A second general rule also applies here: the more alarming the statistics appear to be, the less alarming the statistics actually are. I suspect there are two reasons for this. First, because of the sledgehammer rule: the less serious the problem, the more motivated the campaigners (who are never satisfied) will tend to be. Second, because where statistics speak for themselves (because they are truly alarming), they speak for themselves. When they aren't actually too bad, the campaigners can only get their point across by shouting loudly, exaggerating, talking up the worst case scenario and playing down the good news. So they present the media with generous dollops of juicy alarmism.
Two media organisations in particular enjoy scaring their audience with exaggerated levels of gloom. The Daily Mail and the BBC. Draw your own conclusions about that unholy alliance.
It's not just alcohol and tobacco that regularly get this level of alarmist coverage.

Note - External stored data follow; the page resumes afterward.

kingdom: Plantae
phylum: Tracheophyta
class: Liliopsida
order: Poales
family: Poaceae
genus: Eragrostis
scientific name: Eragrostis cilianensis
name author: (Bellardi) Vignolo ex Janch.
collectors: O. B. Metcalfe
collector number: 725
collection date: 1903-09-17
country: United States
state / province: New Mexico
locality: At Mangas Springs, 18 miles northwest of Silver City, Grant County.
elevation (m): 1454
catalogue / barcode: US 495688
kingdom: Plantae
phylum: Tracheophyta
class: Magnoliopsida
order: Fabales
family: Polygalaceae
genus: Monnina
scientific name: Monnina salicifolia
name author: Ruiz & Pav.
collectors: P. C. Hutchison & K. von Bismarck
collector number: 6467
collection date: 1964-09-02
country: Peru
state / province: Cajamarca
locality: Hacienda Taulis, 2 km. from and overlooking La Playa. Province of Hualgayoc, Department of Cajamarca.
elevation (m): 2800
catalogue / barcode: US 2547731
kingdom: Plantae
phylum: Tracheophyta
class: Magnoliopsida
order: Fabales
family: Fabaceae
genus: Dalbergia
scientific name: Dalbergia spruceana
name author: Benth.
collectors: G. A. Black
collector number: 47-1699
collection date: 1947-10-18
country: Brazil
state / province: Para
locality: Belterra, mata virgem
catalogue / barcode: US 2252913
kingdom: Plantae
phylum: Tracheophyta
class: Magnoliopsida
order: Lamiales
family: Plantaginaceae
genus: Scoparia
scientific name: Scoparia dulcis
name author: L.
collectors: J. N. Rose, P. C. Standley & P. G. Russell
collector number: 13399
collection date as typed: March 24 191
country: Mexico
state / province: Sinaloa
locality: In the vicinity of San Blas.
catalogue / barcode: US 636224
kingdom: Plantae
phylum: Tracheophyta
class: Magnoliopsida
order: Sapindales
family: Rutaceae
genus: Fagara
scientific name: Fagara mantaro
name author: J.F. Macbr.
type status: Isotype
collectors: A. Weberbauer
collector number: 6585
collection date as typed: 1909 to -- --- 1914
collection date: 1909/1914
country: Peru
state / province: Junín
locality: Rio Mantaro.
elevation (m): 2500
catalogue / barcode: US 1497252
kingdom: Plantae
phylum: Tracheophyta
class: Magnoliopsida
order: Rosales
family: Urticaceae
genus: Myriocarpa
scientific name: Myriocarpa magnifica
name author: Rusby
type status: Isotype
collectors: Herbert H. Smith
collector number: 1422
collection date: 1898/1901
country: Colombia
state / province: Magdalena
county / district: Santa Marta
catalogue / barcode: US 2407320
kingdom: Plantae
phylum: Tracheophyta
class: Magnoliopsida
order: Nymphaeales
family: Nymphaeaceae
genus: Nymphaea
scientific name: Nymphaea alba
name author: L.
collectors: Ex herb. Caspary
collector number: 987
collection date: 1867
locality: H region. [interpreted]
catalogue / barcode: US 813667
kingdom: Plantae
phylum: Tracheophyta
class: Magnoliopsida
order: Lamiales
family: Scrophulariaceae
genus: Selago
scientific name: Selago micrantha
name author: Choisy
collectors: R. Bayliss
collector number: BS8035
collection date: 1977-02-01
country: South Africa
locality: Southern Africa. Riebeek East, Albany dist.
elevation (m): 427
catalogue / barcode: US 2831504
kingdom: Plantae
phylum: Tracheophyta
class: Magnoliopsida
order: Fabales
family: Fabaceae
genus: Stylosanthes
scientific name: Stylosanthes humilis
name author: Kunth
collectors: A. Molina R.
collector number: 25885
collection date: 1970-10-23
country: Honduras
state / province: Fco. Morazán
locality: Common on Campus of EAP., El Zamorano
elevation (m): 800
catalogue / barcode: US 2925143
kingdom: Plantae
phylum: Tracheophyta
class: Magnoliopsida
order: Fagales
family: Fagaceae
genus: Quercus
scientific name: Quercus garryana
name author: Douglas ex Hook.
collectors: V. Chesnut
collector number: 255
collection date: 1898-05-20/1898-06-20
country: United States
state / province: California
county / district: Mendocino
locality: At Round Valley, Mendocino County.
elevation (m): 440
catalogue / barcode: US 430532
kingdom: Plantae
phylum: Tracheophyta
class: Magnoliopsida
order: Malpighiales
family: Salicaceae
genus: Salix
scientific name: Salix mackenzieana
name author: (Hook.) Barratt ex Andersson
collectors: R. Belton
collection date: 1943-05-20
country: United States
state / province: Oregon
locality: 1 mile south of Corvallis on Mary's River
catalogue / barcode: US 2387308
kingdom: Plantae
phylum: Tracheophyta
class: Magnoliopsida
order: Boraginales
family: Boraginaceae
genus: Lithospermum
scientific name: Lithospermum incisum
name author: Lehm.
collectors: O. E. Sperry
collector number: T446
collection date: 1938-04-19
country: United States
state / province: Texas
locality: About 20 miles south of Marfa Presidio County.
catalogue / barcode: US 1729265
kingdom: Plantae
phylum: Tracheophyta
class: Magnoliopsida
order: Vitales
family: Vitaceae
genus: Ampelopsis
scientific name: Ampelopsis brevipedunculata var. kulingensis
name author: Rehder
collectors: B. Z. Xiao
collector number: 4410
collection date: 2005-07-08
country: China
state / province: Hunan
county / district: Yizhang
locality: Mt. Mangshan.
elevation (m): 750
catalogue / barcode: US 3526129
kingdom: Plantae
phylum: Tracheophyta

It's also... illegal drugs, obesity, sex-trafficking, climate change, internet porn and the "sexualisation of childhood".
Which is where David Cameron comes in. Today the Telegraph reports that he "has ordered officials" to draw up plans for minimum pricing of alcohol, against the opposition of the Buisness Department (which worries that it might be illegual under EU regulations) and the Health Secretary Andrew Lansley, who favours a voluntary approach. This is being presented as part of a personal moral crusade by the prime minister, who (the Telegraph ominously reports) "is thought to have opted for a big bang approach to the alcohol problem after noting the success of the ban on smoking in public places."
This comes days after Cameron's plans to implement to the max the recommendations of Reg Bailey's seriously flawed review into the "commercialisation and sexualisation of childhood" - including, I note, a ban on allowing under-16s to earn money as "brand ambassadors" in peer-to-peer marketing. This idea has long been a particular obsession of David Cameron's. Rumour has it that he had specifically asked Bailey to recommend such a ban when he set up the review - and Bailey duly obliged, although if you read the report carefully you'll discover that the proposal attracted almost no support among parents.
Nanny statism, of course, is what happens when the government takes the regulation of morality away from bishops and gives it to doctors, social workers and professional experts. Cameron champions personal responsibility, but proposals like these suggest that he instinctively doesn't trust people to make their own decisions. His clumsy, ill-directed moralism is increasingly irritating, even to many Conservatives.
But then who ever became a politician because they disliked telling other people what to do?